* WHAT YOU ARE ASKED TO DO *
The word "gauche" marks the lines to copy; find all of them in the entries below.

* INFORMATION SHOWN *

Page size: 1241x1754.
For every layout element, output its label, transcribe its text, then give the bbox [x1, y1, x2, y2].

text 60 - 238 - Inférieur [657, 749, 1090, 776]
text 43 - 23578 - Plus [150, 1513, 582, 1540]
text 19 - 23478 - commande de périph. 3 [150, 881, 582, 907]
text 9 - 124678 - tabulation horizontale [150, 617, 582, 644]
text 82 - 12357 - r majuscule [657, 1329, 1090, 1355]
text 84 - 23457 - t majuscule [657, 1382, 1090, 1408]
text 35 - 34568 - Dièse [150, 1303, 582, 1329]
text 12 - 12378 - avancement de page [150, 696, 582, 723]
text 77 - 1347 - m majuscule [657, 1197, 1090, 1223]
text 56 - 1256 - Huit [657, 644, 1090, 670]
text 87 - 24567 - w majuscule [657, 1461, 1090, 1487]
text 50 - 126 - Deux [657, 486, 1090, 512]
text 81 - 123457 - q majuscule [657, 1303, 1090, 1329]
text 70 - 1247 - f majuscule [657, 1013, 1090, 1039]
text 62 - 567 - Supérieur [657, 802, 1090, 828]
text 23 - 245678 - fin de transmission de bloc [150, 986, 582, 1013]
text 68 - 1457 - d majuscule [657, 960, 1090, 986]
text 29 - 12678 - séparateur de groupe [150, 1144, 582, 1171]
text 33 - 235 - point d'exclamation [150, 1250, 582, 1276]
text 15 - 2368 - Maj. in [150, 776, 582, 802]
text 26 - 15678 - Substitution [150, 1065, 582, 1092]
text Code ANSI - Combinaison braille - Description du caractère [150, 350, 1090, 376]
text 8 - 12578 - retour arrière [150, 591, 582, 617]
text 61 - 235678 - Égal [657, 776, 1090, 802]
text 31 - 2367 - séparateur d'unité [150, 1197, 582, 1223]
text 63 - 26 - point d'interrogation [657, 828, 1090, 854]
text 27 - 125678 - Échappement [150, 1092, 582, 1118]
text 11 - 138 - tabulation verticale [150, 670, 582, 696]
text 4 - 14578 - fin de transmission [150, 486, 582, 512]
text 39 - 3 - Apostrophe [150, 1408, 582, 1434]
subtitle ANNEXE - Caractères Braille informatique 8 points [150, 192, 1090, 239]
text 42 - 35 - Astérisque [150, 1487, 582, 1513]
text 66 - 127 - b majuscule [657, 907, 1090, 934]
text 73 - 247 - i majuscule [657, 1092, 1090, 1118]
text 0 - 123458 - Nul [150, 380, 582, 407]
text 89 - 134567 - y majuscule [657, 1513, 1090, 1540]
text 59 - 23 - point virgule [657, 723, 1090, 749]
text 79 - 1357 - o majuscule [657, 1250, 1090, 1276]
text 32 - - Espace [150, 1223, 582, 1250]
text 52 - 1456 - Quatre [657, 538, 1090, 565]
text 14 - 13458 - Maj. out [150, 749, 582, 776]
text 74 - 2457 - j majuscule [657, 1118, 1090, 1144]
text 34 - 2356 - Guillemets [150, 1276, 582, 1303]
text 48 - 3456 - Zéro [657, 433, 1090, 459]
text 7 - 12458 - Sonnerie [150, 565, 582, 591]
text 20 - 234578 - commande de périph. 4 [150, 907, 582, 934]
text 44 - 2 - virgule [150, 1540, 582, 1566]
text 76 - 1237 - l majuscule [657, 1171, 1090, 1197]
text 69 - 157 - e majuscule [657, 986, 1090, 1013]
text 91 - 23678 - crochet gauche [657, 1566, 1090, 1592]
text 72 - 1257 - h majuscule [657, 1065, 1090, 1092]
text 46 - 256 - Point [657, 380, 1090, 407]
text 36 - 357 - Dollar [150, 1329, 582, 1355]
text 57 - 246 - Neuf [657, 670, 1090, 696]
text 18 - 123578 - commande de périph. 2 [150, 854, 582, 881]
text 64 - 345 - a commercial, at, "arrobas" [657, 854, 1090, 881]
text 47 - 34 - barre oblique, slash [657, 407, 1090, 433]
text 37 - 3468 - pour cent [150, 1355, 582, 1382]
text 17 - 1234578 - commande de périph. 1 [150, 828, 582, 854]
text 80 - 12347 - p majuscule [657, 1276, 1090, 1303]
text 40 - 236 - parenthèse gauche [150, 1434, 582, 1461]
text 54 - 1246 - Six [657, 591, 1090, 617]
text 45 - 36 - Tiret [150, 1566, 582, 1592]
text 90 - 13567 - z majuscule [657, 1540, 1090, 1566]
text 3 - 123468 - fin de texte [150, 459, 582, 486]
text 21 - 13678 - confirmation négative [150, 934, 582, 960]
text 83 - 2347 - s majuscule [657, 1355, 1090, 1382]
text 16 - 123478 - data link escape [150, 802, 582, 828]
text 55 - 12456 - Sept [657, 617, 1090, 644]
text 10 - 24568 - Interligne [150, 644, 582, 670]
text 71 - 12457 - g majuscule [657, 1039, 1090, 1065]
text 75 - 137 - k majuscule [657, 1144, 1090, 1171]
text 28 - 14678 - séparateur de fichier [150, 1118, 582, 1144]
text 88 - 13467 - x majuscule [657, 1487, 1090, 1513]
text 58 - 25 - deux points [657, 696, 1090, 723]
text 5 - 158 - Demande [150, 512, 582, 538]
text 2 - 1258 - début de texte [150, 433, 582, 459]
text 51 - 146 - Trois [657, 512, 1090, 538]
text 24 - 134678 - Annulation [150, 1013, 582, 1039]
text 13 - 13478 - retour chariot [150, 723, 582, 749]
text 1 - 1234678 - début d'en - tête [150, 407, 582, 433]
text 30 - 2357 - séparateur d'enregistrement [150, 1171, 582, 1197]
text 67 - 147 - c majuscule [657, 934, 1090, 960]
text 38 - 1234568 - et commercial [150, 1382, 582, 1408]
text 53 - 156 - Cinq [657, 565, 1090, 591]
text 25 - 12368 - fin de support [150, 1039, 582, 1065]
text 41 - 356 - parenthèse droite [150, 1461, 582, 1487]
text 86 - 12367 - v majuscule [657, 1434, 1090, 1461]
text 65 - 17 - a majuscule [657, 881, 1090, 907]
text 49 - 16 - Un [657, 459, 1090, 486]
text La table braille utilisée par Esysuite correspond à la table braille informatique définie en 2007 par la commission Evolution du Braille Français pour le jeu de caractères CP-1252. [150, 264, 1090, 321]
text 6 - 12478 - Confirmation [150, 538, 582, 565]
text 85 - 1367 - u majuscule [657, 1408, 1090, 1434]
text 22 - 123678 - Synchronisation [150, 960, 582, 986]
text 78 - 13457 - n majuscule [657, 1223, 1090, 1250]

* OUTPUT FOR THIS TASK *
text 91 - 23678 - crochet gauche [657, 1566, 1090, 1592]
text 40 - 236 - parenthèse gauche [150, 1434, 582, 1461]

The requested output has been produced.